**What you have to do:** With both ends included, repeat exactly the lines of the entries below from the one containing "notebook: present [1351,540,1509,614]" down to the one containing "wine bottle: none", and no others.
━━━━━ Study material ━━━━━
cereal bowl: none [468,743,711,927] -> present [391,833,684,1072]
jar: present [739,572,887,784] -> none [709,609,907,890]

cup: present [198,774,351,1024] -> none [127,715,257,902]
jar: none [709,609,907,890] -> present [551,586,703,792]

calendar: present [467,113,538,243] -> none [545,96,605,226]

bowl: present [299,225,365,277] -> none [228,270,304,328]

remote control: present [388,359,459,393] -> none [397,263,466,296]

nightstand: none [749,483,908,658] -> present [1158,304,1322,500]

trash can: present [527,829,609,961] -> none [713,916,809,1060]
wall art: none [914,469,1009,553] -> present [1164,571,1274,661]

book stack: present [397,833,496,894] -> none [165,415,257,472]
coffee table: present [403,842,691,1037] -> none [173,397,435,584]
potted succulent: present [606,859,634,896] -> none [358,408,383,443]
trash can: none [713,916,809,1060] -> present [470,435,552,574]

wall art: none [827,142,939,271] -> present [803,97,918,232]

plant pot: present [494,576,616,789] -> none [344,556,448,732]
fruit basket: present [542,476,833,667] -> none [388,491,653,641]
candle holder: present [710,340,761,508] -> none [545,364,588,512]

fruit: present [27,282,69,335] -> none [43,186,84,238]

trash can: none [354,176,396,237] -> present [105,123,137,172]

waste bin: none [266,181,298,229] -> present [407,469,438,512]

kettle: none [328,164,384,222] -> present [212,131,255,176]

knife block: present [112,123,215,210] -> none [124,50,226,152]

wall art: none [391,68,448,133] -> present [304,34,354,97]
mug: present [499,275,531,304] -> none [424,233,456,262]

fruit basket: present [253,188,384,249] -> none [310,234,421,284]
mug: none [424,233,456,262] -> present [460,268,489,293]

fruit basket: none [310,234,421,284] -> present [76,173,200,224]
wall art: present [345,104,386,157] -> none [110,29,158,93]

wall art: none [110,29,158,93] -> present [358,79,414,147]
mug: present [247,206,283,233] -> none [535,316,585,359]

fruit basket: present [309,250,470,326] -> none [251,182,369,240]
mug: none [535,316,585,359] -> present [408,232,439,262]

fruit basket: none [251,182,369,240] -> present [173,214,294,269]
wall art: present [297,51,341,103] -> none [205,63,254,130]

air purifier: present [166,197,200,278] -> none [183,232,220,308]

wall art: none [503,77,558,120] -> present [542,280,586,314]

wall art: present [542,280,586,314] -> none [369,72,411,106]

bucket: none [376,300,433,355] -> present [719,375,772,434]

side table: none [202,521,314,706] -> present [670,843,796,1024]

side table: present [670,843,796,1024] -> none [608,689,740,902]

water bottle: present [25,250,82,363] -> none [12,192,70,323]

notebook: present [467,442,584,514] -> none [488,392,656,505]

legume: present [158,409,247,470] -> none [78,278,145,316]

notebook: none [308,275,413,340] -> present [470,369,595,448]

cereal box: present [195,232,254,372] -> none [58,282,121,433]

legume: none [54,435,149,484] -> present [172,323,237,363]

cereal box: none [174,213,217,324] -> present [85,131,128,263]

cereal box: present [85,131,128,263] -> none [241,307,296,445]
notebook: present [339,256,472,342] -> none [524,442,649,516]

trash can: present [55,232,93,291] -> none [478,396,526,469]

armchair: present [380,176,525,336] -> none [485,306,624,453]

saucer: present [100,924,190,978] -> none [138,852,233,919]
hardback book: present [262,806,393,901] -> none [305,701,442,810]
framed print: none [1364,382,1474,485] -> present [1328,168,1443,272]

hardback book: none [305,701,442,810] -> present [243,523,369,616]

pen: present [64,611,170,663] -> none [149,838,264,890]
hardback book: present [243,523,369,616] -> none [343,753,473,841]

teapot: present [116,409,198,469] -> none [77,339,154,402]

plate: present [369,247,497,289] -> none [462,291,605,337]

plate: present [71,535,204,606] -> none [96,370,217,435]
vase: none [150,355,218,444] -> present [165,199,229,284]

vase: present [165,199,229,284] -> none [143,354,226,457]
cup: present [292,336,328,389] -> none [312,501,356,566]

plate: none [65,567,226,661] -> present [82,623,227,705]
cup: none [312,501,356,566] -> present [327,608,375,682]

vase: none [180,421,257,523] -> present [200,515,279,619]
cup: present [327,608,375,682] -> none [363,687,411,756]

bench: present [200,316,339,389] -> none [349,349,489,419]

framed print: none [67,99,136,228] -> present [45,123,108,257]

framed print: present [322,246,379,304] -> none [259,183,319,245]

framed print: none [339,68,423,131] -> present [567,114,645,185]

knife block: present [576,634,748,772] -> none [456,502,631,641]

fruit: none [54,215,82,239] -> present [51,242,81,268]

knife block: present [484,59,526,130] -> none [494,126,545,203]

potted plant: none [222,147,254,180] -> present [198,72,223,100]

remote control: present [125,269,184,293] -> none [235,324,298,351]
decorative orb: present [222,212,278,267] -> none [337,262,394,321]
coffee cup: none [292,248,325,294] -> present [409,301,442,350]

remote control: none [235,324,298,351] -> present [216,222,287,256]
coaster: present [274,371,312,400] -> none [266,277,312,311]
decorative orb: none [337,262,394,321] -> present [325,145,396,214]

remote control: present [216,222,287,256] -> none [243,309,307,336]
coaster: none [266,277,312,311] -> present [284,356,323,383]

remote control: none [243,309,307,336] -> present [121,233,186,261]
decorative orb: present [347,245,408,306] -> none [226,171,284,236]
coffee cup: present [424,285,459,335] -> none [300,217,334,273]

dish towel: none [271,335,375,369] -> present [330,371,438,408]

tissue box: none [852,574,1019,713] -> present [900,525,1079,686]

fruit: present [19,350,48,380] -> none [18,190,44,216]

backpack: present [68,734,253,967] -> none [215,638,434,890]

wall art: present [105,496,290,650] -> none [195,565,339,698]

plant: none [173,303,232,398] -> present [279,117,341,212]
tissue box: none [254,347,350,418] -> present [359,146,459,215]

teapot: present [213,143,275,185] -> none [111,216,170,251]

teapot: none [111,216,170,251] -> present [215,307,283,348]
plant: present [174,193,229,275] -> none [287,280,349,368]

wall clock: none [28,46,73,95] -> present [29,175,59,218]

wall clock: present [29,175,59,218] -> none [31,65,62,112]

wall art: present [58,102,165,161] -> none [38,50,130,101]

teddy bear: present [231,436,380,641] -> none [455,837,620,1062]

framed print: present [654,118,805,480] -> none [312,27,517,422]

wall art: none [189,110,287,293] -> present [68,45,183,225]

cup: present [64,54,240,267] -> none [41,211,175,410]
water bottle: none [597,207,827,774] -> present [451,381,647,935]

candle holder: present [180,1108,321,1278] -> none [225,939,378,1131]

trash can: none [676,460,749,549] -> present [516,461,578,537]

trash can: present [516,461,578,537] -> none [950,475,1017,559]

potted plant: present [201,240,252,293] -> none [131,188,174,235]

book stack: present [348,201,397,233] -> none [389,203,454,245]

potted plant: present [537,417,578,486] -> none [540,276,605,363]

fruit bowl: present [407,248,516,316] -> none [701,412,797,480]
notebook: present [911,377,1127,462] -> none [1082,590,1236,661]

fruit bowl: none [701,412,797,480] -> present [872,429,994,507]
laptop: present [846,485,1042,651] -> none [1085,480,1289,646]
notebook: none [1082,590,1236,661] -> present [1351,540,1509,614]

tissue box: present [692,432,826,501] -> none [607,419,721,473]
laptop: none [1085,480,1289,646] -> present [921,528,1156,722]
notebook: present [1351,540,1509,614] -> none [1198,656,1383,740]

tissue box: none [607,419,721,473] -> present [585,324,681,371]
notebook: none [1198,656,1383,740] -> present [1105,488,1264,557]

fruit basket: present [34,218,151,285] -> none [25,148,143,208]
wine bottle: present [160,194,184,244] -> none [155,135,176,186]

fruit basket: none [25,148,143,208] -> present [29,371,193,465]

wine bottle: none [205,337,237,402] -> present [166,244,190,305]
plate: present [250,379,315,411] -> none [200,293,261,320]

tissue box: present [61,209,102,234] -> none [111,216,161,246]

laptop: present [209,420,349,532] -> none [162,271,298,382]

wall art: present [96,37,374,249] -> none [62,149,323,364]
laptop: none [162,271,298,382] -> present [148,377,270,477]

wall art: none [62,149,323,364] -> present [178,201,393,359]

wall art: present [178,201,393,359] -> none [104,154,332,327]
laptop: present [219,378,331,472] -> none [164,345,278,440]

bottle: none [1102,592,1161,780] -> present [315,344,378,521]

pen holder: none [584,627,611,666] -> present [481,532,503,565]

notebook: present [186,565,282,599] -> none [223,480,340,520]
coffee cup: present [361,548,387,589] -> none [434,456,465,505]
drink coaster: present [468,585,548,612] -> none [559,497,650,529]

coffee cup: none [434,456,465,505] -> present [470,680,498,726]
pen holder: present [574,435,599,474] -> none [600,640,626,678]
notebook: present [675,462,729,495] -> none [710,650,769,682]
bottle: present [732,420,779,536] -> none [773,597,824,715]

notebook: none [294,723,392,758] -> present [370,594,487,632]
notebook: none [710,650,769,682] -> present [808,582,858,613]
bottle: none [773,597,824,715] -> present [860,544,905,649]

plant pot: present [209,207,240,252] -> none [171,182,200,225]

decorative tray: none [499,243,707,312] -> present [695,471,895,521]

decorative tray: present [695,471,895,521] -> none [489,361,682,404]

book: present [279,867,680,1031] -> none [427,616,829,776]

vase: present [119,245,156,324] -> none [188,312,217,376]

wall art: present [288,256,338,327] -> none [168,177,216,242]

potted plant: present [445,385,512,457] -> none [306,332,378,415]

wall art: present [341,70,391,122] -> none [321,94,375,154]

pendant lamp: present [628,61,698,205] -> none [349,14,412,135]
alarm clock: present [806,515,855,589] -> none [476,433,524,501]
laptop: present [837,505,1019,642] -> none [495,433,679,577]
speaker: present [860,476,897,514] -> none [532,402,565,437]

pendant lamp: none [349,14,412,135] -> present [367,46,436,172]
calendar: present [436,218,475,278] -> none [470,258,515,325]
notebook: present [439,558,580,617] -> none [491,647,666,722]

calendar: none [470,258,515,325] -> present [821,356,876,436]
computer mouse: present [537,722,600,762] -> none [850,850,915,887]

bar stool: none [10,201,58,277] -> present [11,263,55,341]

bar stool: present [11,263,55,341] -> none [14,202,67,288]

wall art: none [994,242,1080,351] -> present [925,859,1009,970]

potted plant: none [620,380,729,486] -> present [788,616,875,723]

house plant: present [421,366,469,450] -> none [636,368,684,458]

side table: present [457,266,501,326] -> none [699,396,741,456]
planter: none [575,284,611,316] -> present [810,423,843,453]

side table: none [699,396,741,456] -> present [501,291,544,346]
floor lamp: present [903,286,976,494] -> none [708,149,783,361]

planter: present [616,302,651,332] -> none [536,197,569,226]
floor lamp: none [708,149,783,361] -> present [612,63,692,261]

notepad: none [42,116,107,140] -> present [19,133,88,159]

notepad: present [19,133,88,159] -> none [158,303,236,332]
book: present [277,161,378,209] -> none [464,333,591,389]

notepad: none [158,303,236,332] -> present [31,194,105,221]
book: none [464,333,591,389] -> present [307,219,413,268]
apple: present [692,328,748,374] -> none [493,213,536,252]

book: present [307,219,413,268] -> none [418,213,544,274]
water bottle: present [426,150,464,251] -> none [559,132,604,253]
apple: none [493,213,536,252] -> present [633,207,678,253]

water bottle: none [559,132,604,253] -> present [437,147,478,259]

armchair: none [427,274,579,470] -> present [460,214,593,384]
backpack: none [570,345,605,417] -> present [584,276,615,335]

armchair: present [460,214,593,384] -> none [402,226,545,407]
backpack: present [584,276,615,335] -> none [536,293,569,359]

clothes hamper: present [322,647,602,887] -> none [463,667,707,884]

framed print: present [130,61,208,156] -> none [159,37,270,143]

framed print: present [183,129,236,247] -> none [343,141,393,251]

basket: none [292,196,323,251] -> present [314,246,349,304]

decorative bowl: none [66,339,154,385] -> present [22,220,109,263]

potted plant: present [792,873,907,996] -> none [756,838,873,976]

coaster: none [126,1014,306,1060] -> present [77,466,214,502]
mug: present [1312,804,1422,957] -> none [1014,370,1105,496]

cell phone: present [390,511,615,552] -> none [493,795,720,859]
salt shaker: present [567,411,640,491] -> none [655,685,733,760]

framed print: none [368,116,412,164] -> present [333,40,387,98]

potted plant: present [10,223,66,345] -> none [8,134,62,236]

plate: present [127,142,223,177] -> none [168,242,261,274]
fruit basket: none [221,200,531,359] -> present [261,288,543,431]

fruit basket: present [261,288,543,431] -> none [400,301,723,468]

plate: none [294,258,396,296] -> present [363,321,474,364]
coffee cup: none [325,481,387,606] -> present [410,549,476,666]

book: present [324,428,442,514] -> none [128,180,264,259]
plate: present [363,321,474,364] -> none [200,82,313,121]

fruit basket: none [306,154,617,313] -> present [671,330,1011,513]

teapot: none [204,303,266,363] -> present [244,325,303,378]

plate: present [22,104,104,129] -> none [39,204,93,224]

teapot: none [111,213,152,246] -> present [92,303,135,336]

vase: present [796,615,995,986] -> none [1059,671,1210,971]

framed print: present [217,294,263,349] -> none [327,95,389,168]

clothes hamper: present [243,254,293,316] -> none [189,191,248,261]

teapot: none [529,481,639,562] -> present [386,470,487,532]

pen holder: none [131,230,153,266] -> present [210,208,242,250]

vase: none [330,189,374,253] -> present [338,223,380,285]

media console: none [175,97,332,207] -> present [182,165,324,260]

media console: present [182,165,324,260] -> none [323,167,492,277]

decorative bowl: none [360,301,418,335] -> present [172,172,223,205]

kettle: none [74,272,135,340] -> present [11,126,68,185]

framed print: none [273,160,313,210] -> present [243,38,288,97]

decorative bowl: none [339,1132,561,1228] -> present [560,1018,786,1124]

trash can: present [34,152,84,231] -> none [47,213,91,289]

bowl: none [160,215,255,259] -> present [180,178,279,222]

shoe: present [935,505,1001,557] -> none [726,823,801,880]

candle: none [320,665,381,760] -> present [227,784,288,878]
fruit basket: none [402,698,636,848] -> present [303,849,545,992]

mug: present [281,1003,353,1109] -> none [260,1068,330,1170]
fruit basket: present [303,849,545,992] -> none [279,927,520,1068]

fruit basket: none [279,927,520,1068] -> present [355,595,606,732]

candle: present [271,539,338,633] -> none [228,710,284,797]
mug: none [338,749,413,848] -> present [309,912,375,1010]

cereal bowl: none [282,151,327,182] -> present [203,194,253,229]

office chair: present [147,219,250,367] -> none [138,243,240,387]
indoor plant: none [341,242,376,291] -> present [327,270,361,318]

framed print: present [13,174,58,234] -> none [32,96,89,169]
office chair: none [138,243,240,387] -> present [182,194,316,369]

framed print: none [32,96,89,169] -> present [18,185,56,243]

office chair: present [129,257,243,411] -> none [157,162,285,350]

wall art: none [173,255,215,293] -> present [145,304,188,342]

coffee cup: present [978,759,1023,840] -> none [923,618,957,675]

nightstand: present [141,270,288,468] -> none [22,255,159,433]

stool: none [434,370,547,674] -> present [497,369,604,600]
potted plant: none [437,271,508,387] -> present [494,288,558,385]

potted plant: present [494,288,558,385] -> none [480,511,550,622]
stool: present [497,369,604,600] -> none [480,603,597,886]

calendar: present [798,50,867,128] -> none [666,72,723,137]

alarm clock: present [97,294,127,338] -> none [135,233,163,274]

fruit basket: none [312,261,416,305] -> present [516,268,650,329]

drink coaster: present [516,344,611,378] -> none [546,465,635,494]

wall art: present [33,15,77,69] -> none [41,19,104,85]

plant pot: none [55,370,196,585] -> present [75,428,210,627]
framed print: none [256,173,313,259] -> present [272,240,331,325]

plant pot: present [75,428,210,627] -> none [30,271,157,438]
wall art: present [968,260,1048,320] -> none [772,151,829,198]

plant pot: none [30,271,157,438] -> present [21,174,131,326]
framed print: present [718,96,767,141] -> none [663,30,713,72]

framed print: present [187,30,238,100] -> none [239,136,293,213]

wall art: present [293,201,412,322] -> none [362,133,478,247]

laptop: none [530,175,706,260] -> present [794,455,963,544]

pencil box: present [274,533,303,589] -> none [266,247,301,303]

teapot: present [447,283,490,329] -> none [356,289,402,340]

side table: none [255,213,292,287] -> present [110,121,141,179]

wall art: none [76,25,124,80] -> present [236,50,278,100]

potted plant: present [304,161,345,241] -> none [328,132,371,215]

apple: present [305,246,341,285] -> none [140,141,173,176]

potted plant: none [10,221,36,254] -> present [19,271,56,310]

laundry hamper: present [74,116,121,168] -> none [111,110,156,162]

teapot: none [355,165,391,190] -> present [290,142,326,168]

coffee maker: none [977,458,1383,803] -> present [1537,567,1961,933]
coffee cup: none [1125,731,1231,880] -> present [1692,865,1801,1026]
━━━━━
**Task output:**
notebook: present [1351,540,1509,614] -> none [1198,656,1383,740]

tissue box: none [607,419,721,473] -> present [585,324,681,371]
notebook: none [1198,656,1383,740] -> present [1105,488,1264,557]

fruit basket: present [34,218,151,285] -> none [25,148,143,208]
wine bottle: present [160,194,184,244] -> none [155,135,176,186]

fruit basket: none [25,148,143,208] -> present [29,371,193,465]

wine bottle: none [205,337,237,402] -> present [166,244,190,305]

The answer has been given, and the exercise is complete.